> DATA SHOWN
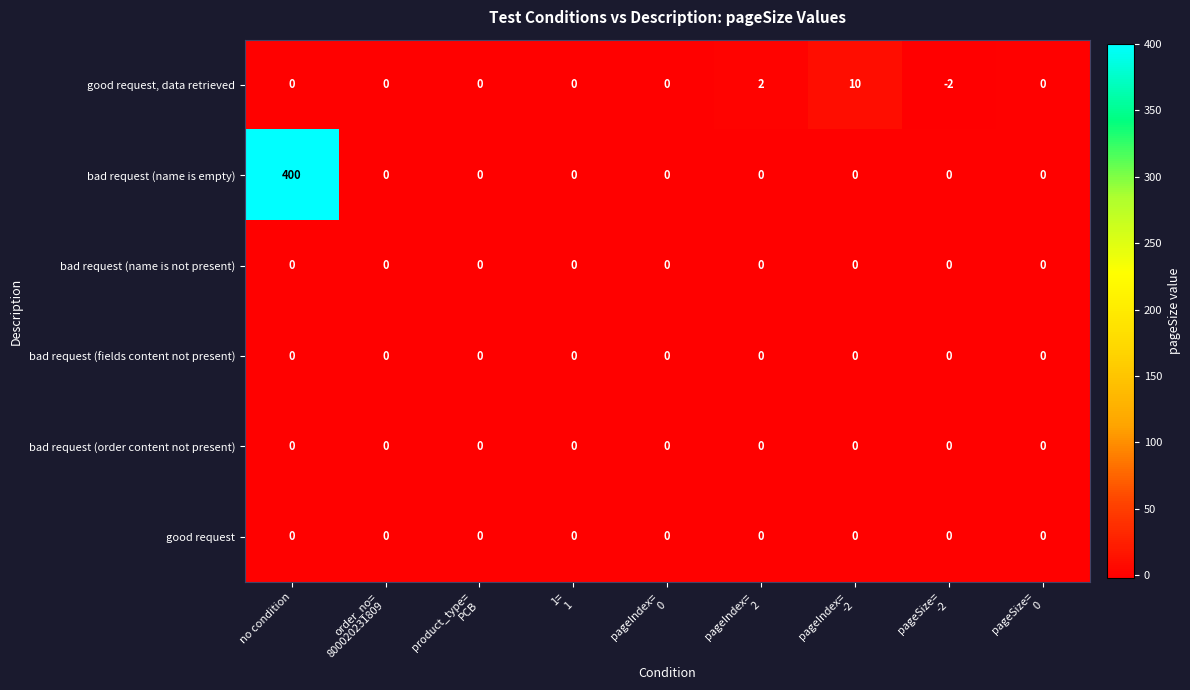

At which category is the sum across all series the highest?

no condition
==
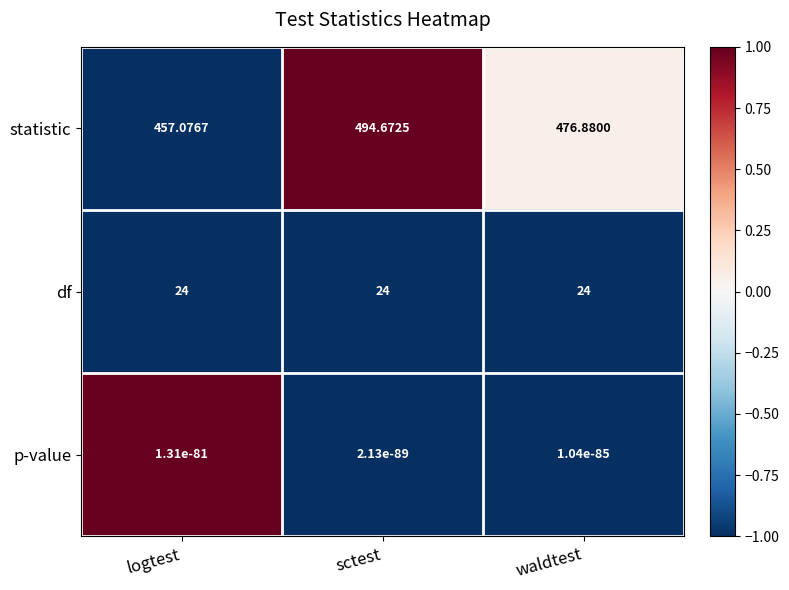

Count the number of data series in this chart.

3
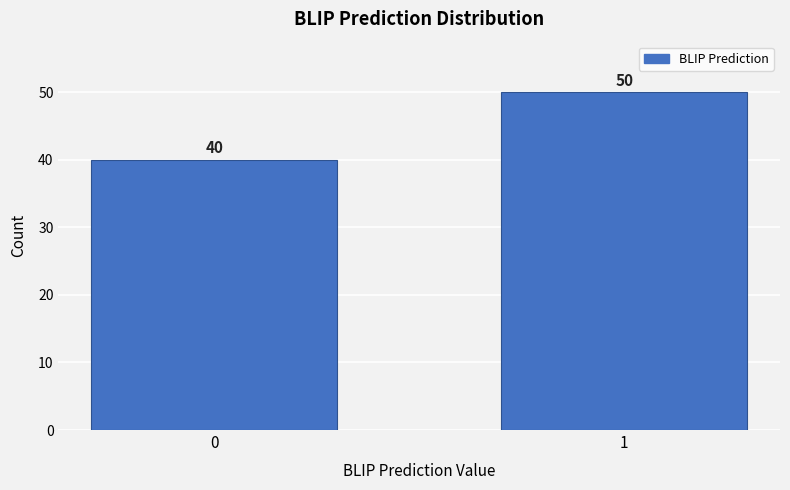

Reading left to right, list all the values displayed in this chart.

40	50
---
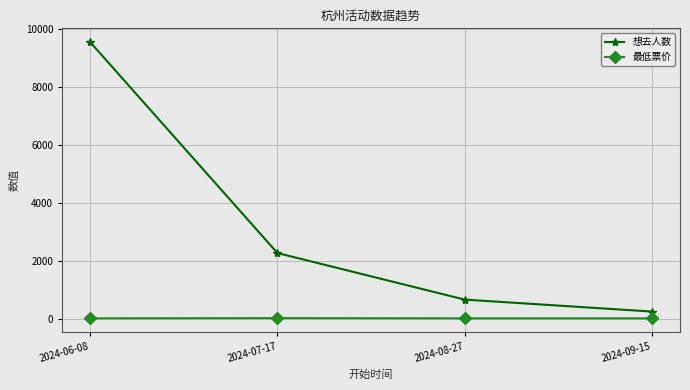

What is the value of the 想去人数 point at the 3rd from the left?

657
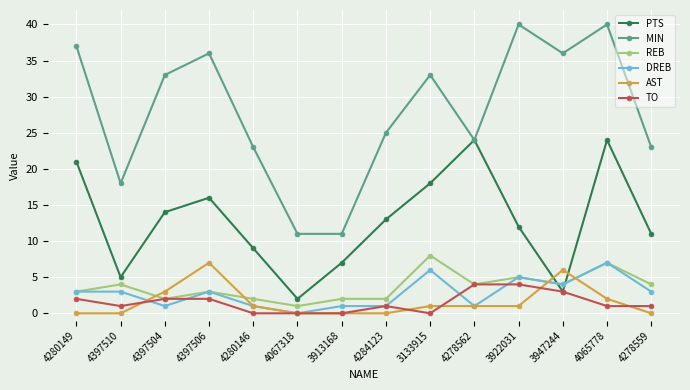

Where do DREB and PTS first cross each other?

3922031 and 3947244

> EXERCISE DESCRIPTION
Determine how many lines of the material above contain the string "left". Reply with the number alone.

> SOLUTION BELOW
2